### Action item
Determine how many lines in the entries below include the word "APRIL", and reply with that number alone.

__________________________________________________

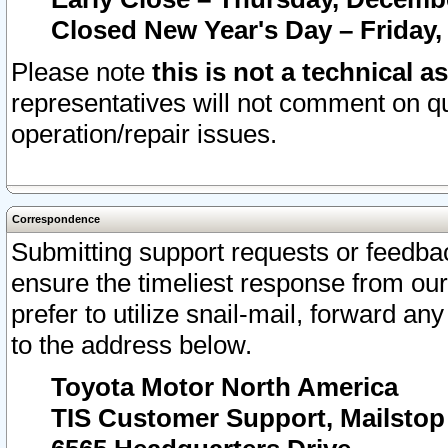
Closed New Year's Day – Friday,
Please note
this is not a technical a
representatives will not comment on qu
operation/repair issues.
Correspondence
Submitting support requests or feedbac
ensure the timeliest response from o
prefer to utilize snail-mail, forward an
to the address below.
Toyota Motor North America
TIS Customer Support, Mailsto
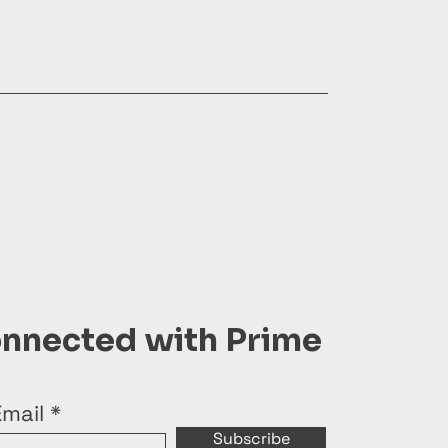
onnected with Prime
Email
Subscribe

__________________________________________________

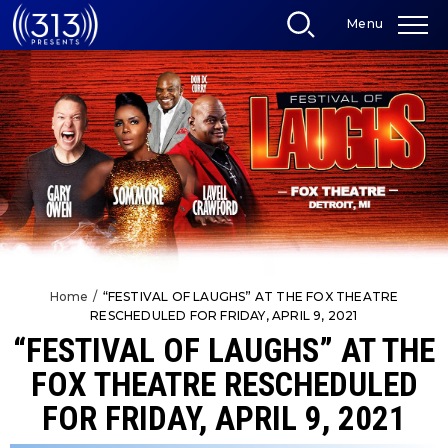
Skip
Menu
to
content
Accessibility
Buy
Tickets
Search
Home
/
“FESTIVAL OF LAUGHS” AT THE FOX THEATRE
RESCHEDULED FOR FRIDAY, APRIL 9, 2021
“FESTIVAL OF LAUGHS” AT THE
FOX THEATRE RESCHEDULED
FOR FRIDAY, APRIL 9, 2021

__________________________________________________

### Solution
2